What Gets Validated Next

The 35-hour kernel-optimization run is currently self-reported. Independent reproduction of a demonstration of that scope — 1,158 tool calls, five architectural redesigns, on a previously undocumented chip — is a nontrivial task, and is likely weeks away at minimum. The absence of open weights for Qwen3.7-Max means the broader research community cannot probe the model independently yet, only through the API once it is fully live.

The strategic implication does not depend on benchmark replication.
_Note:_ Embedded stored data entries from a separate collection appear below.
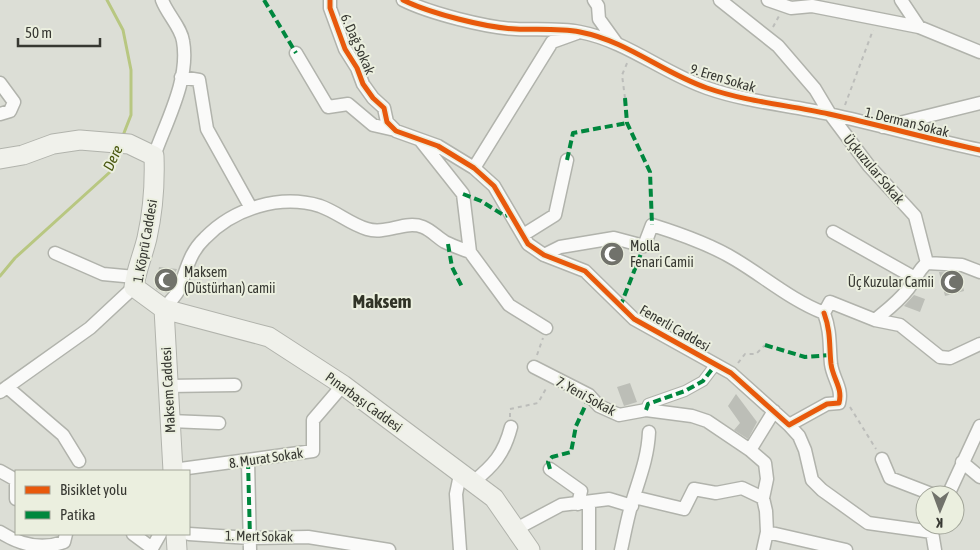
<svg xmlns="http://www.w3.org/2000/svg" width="980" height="550" font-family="'Asap Condensed',sans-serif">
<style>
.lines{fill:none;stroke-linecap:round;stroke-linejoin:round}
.stream{stroke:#b8c781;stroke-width:3}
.building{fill:#bcbeb7}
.pedestrian-casing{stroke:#b1b3ac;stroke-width:12}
.minor-casing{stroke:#b1b3ac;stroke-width:15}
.secondary-casing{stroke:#b1b3ac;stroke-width:21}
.path{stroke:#bcbdba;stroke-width:2;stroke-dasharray:4 4;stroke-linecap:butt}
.pedestrian{stroke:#fafaf9;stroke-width:10}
.minor{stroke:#fafaf9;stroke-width:12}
.secondary{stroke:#f0f1eb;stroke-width:19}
.quiet{stroke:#00873e;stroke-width:4;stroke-dasharray:8 4;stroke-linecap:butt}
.cycleway-casing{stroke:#ebefdf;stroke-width:8}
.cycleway{stroke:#e8590c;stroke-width:5}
.labels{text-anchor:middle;stroke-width:4;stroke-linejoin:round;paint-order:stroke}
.street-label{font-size:14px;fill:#373832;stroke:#ebefdf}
.poi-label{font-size:14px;fill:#373832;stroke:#ebefdf;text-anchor:start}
.water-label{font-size:15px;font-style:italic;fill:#49570f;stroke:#ebefdf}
.district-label{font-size:19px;font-weight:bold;fill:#303326;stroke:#ebefdf}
</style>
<rect width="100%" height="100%" fill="#dcded6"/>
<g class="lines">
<path class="stream" d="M107 0 123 30 131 70V115L122 138
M0 276 15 258 110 172 118 148"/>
</g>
<path class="building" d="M614 246 618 248 620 264 607 266 605 248Z
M159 267 177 269 167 293 156 289Z
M939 272 960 273 964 291 945 296Z
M914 295 925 299 920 312 904 306Z
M630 383 637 402 624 406 617 387Z
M736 394 757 422 748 439 734 430 740 423 728 406Z"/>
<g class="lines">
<g class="pedestrian-casing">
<path id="pedestrian" d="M646 410 648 404 685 391 703 381 716 364"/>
</g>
<g class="minor-casing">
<path id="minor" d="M330 0V8L345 49 357 68 363 84 373 98 384 108 387 122 396 131 438 146 474 168 494 186 528 244 544 255 585 271 634 319 731 373 789 425 827 404 839 403C843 388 833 379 831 364 829 345 831 332 824 313
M403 0C429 13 487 28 516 29 537 30 559 28 580 32 627 41 663 73 707 88 747 102 789 105 829 114 880 125 929 139 980 150
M594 0 598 6 599 19 617 44
M720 0 778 46 815 89 830 114 869 166 915 216 927 263
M768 0 791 8 812 6 919 27
M901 0 919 27 980 52
M296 53 328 107 348 104 373 125 395 130
M181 77 199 80 207 129 251 208
M0 83 14 102 10 111 0 114
M883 127 980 103
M421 141 463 194 470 252 509 305 546 328
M154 156C166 122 190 79 183 41 181 27 167 14 162 0
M474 168 552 42 577 33
M833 232 915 278
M523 235 555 215 567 160
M55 253 103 274 135 277
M544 255 560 247 614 238 644 246 652 225C681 234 710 244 736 260 766 278 791 300 824 313
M164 309C168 303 175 297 178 291 187 271 188 254 205 238 234 208 280 194 320 206 337 212 350 224 367 229 386 235 405 220 423 227 431 230 438 238 445 242 453 246 462 249 470 252
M824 313 830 302 875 320C887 310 899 301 908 289 916 279 918 270 927 263L962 265 980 272
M875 320 900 325 940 357 950 358 980 344
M534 367 589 395 599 406 619 415 646 410 692 416 707 421 750 450
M168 386 235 385
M7 387 63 435 79 461
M0 392 90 328 134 287
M170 421 219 423
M789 425 799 436 805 450 812 480 822 490 868 523 932 532
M882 459 890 478 934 495
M248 461 250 550
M962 462 980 477
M550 469 581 491 578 504
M173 470 313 451V420L343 385
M0 471 16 480V499
M472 483C494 465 504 454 511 427
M948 495 980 426
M634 497 684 509 694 489 716 493 742 488 763 498
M589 503V550
M935 526 932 532 935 550
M516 529 561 505 609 499 632 506
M0 532C20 545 41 550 64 542L66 534
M767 532 846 550
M133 534 152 548
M189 534 250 538 308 537 389 550
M151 550 160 534
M460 550 456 494 460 475
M621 550C625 532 628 514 634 496 641 474 648 455 649 432
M763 550 767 532 766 511 763 498 767 479 765 463 750 450 774 411"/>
</g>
<g class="secondary-casing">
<path id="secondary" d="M0 159 23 155 53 144 80 140 129 144 154 156C155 184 153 211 147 238 143 255 136 270 134 287L164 309 269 337 343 385 494 498 530 550
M164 309 173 471
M176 534 177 550"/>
</g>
<path class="path" d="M773 27 779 16
M625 98 622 75 628 61
M845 105 873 30
M537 355 543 338
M738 363 745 354H756L765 345
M850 407 876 449
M510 417V409L538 403 547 387"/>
<use href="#pedestrian" class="pedestrian"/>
<use href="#minor" class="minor"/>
<use href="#secondary" class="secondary"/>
<path class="quiet" d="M264 0 296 53
M625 98 627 123 650 172 652 225
M567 160 573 133 627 123
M463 194 481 201 505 216 511 214
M448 244 452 267 463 289
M620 307 644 246
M765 345 805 357 831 355
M646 410 648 404 685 391 703 381 716 364
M248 461 250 538
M550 469 548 462 552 457 571 452 576 426 587 402 599 406"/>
<g class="cycleway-casing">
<path id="cycleway" d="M330 0V8L345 49 357 68 363 84 373 98 384 108 387 122 396 131 438 146 474 168 494 186 528 244 544 255 585 271 634 319 731 373 789 425 827 404 839 403C843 388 833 379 831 364 829 345 831 332 824 313
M403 0C429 13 487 28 516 29 537 30 559 28 580 32 627 41 663 73 707 88 747 102 789 105 829 114 880 125 929 139 980 150"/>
</g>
<use href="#cycleway" class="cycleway"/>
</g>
<defs>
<g id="mosque-disc" transform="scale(1.25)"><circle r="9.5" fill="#71726b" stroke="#ebefdf"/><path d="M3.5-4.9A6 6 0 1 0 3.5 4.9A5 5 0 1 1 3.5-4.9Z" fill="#fff"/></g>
</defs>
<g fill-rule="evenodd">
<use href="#mosque-disc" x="612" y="254"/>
<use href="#mosque-disc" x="166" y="280"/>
<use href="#mosque-disc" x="952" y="282"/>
</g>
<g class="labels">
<g class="street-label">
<text transform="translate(358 44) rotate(66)" y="5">6. Dağ Sokak</text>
<text transform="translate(723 78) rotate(17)" y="5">9. Eren Sokak</text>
<text transform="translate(907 122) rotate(14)" y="5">1. Derman Sokak</text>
<text transform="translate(874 169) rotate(50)" y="5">Üçkuzular Sokak</text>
<text transform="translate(145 241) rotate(-80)" y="5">1. Köprü Caddesi</text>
<text transform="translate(675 328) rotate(30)" y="5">Fenerli Caddesi</text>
<text transform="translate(168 390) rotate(-93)" y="5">Maksem Caddesi</text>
<text transform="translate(586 396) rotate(29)" y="5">7. Yeni Sokak</text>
<text transform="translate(364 402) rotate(36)" y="5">Pınarbaşı Caddesi</text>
<text transform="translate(266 458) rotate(-8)" y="5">8. Murat Sokak</text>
<text transform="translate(259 536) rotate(1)" y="5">1. Mert Sokak</text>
</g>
<g class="poi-label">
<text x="630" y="251">Molla<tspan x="630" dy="16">Fenari Camii</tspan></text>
<text x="184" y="277">Maksem<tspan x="184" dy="16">(Düstürhan) camii</tspan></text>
<text x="934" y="287" text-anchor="end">Üç Kuzular Camii</text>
</g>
<g class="water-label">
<text transform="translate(113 158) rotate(-65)" y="5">Dere</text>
</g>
<g class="district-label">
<text x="382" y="308">Maksem</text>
</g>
</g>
<rect x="15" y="470" width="175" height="65" fill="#ebefdf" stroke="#a3a69a"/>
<rect x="25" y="486" width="25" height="8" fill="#e8590c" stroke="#a3a69a"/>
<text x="60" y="495" font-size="15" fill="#373832">Bisiklet yolu</text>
<rect x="25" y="511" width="25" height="8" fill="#00873e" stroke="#a3a69a"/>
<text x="60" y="520" font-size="15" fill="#373832">Patika</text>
<g transform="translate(940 510) rotate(181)"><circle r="24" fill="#ebefdf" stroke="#a3a69a"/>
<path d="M0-4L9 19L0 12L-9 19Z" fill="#71726b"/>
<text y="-8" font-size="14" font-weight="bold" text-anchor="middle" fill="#373832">K</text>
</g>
<path d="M18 38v8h82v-8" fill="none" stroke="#373832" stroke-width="2.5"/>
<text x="25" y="38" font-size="15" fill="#373832" stroke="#ebefdf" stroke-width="4" paint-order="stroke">50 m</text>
</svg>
Alibaba has publicly demonstrated a frontier-class large language model running autonomously on a domestically developed, mass-produced AI accelerator to write the optimized software that chip needs to run AI workloads. Whether the 35-hour number holds up to external scrutiny or not, the product exists, the chip is shipping, and the integrated stack is now in the hands of Chinese enterprise customers. That combination — model plus chip plus rack-scale server, all from one vendor — is the development that matters regardless of what the benchmarks ultimately show.